How to Empower Human Capital in the Digital Age

by Byron Whetstone, President and CEO, American Direct

Digital technology has transformed nearly every aspect of our daily lives — in large part due to the influence of companies like Google, Apple, Amazon, Facebook and Alibaba (GAAFA).

As a result, most of us carry in our pockets powerful miniature computers, and for better or worse, we check these devices every five minutes.

From these devices, we receive customized instant notifications on changing weather, game scores, and breaking news. We answer emails in line at the grocery store, or we skip the grocery store completely and order for delivery straight from the touchscreen on our “intelligent refrigerator.” We might even take out our iPhone and share on Facebook how great it is to live in a world where you can order groceries from the refrigerator, at which point we will start seeing Google ads for Amazon’s new grocery delivery service.

This is not Orwellian fiction; it is reality. The “GAAFA mafia” already controls most of the technology that controls much of our lives, and that consolidation is only increasing. This is leading us toward a world that looks a lot like the business monopolies of the early 1900s, where men like John Rockefeller and Andrew Carnegie controlled the vast majority of power and wealth in this country.

The new digital oligopoly is driven by technology, and it’s making many companies susceptible to “Digital Darwinism,” a time when technology and its effect on society are evolving faster than organizations can adapt.

In other words, we must adapt or die.

A favorite new definition of work I have seen explains the state of things simply, “Work is that brief period during the day where I have to use old technology.” This might explain why, according to a recent study, only 29% of U.S. employees are fully engaged at work, and only half of them find meaning and fulfillment in their roles.

In many ways, technology makes our lives easier and more efficient, but it also creates a challenging dichotomy where many of us are trying to live online and offline at the same time. Because of companies like Amazon, we have all come to expect a customer experience that seamlessly bridges our tangible, “real world” needs with the online technology that allows us to meet these needs with just the swipe of a finger.

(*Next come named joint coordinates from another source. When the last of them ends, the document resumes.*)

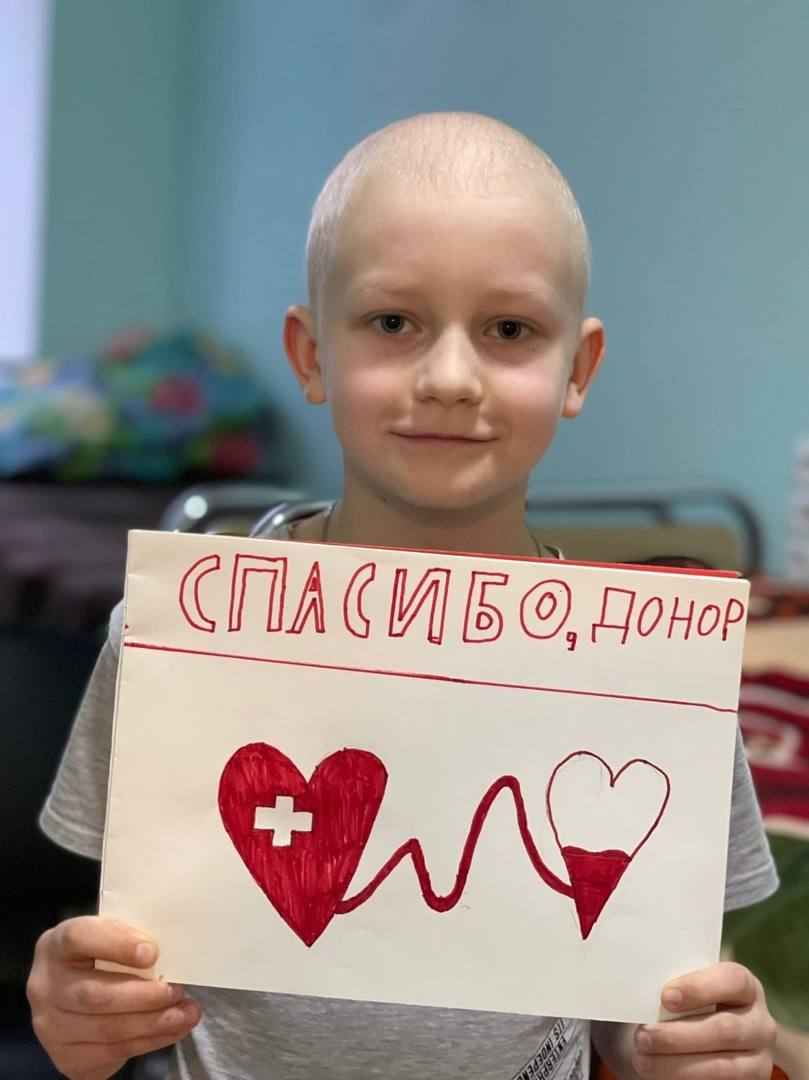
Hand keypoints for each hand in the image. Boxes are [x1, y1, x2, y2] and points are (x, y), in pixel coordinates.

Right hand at [27, 916, 200, 1079]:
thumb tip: (171, 953)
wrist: (73, 998)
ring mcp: (51, 1027)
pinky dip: (149, 1042)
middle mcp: (45, 987)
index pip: (80, 937)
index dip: (117, 943)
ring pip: (107, 1030)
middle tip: (178, 990)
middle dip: (144, 996)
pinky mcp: (66, 1057)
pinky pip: (112, 1053)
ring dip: (154, 1023)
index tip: (153, 951)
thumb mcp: (109, 937)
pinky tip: (172, 1030)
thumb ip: (129, 939)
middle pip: (95, 995)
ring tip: (186, 1013)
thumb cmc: (101, 957)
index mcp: (55, 945)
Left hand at [631, 961, 775, 1077]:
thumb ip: (674, 989)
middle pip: (726, 1029)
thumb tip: (641, 993)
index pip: (732, 980)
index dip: (699, 988)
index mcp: (746, 987)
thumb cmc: (684, 1007)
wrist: (690, 1041)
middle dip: (678, 1036)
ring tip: (643, 1060)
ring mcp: (758, 1059)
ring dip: (677, 1065)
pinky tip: (660, 1076)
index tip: (665, 997)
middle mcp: (759, 1023)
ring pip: (723, 1067)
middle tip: (642, 1036)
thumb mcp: (685, 991)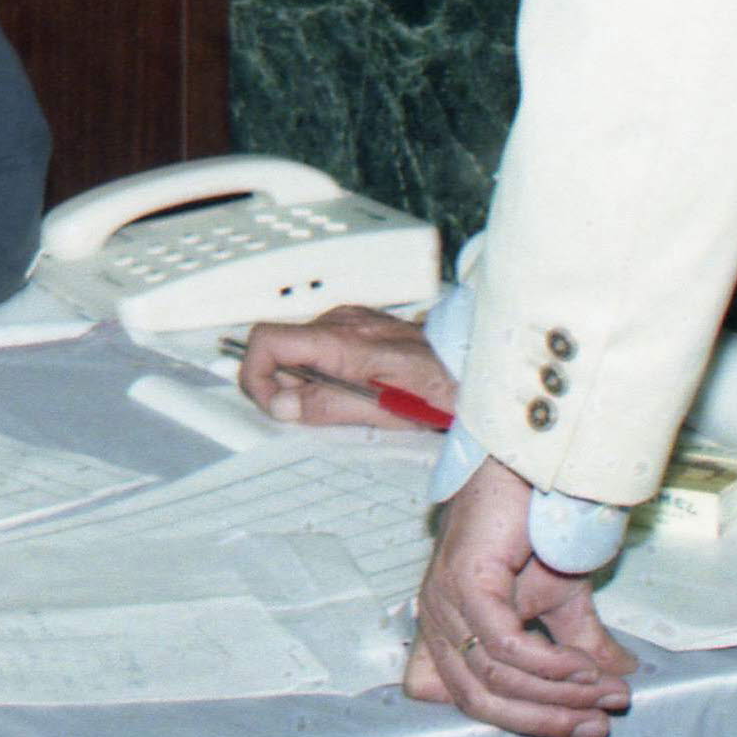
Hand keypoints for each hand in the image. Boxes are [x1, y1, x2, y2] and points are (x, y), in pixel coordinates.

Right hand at [238, 303, 457, 428]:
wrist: (481, 367)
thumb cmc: (445, 387)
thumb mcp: (384, 410)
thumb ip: (328, 405)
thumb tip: (282, 405)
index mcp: (342, 340)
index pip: (266, 341)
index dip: (255, 375)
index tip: (273, 406)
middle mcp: (341, 322)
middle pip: (281, 351)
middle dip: (289, 388)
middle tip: (320, 416)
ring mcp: (352, 321)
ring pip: (302, 351)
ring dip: (312, 383)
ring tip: (354, 405)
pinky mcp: (362, 326)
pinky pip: (325, 348)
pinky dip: (329, 373)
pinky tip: (362, 390)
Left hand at [405, 457, 636, 736]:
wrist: (533, 473)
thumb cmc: (535, 531)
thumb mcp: (562, 602)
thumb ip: (576, 648)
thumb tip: (617, 685)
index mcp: (446, 631)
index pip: (475, 701)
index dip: (528, 723)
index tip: (585, 727)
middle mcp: (434, 620)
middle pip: (481, 699)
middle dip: (546, 719)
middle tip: (601, 722)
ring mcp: (442, 600)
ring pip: (496, 676)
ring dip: (560, 694)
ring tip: (606, 694)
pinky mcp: (463, 582)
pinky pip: (505, 645)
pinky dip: (550, 665)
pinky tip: (585, 668)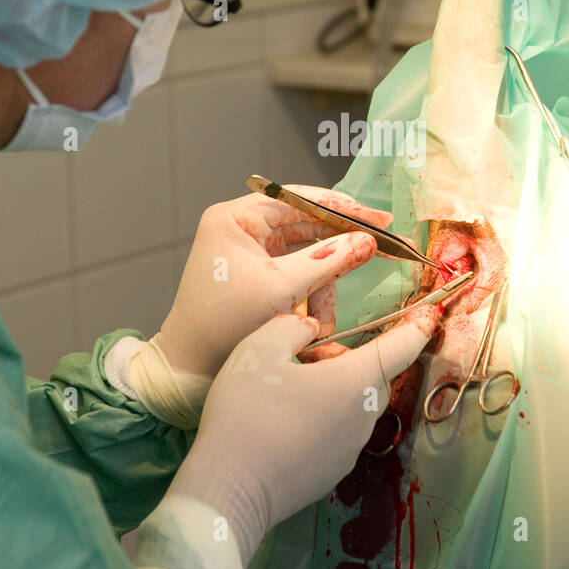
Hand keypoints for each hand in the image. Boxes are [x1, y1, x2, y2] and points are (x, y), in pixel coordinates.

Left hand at [156, 187, 393, 378]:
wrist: (189, 369)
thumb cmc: (223, 325)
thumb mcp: (281, 290)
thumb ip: (328, 261)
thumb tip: (367, 240)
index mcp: (236, 217)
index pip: (300, 199)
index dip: (344, 208)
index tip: (379, 220)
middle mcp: (241, 228)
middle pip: (307, 227)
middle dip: (335, 255)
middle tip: (378, 253)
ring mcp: (249, 252)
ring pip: (307, 256)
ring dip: (322, 288)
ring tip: (322, 324)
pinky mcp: (257, 276)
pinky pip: (297, 276)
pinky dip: (309, 298)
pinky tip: (313, 325)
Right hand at [165, 305, 440, 564]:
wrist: (229, 490)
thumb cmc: (246, 415)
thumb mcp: (260, 348)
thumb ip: (292, 326)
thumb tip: (309, 330)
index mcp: (355, 382)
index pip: (402, 347)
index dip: (417, 326)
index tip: (428, 312)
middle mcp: (363, 418)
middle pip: (372, 376)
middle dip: (349, 358)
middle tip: (308, 352)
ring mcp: (350, 451)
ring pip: (354, 406)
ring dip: (335, 388)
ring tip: (289, 386)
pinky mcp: (332, 473)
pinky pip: (338, 433)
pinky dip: (323, 418)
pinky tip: (285, 419)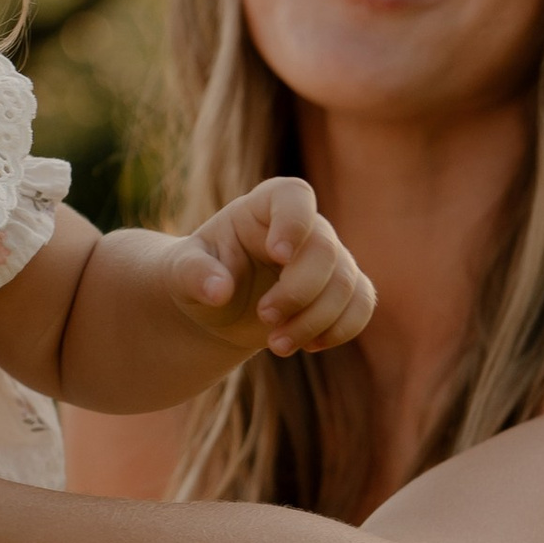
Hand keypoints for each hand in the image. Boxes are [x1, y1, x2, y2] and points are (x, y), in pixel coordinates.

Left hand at [169, 177, 375, 360]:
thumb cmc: (198, 276)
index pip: (293, 196)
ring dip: (315, 320)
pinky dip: (341, 329)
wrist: (217, 307)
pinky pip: (362, 303)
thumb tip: (219, 290)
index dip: (293, 222)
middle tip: (264, 318)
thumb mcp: (181, 273)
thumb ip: (194, 274)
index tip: (277, 254)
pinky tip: (309, 346)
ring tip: (276, 345)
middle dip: (298, 292)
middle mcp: (303, 227)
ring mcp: (328, 257)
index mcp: (262, 207)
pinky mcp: (342, 289)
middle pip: (325, 250)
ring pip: (346, 283)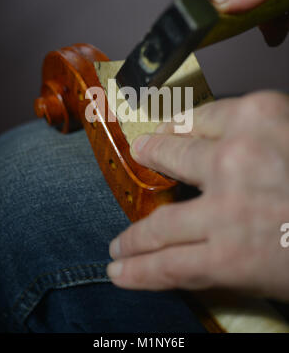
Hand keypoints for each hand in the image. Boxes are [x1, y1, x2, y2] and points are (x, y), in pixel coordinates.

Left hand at [107, 91, 288, 300]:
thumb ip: (266, 135)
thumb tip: (227, 143)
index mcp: (261, 114)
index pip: (200, 118)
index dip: (178, 127)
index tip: (165, 133)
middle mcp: (237, 154)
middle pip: (172, 155)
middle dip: (152, 158)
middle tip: (141, 160)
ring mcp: (227, 207)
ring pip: (161, 220)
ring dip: (135, 235)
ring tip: (119, 244)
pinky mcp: (228, 256)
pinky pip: (171, 264)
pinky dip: (141, 270)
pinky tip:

Our clients and employees are no different, yet many in the contract hardware space refuse the recognition we are living in a world that is changing at mind-numbing speed, even as we see product innovation at the door rapidly accelerating. Sadly, companies that do not adapt (quickly and continually) to this rapidly evolving reality will not survive, though it’s not as simple as just embracing the latest and greatest digital technology.

Technology alone cannot meet the tangible, on-the-ground requirements of our work. Humans are still required to bring a building and its door openings to life, and that won’t change anytime soon. Our challenge, and opportunity, is in figuring out how to make technology and human capital fully interoperable. This means more fully engaging the human capital already at work in our businesses, empowering them with the technology to make them more effective, efficient, and fulfilled in their work and service to our clients.

We cannot future-proof our business, and we cannot hold on forever to the way things have always been done. While this reality should be sobering for some, for those of us willing to embrace innovative new ways of doing business, it can open the door to a bright future.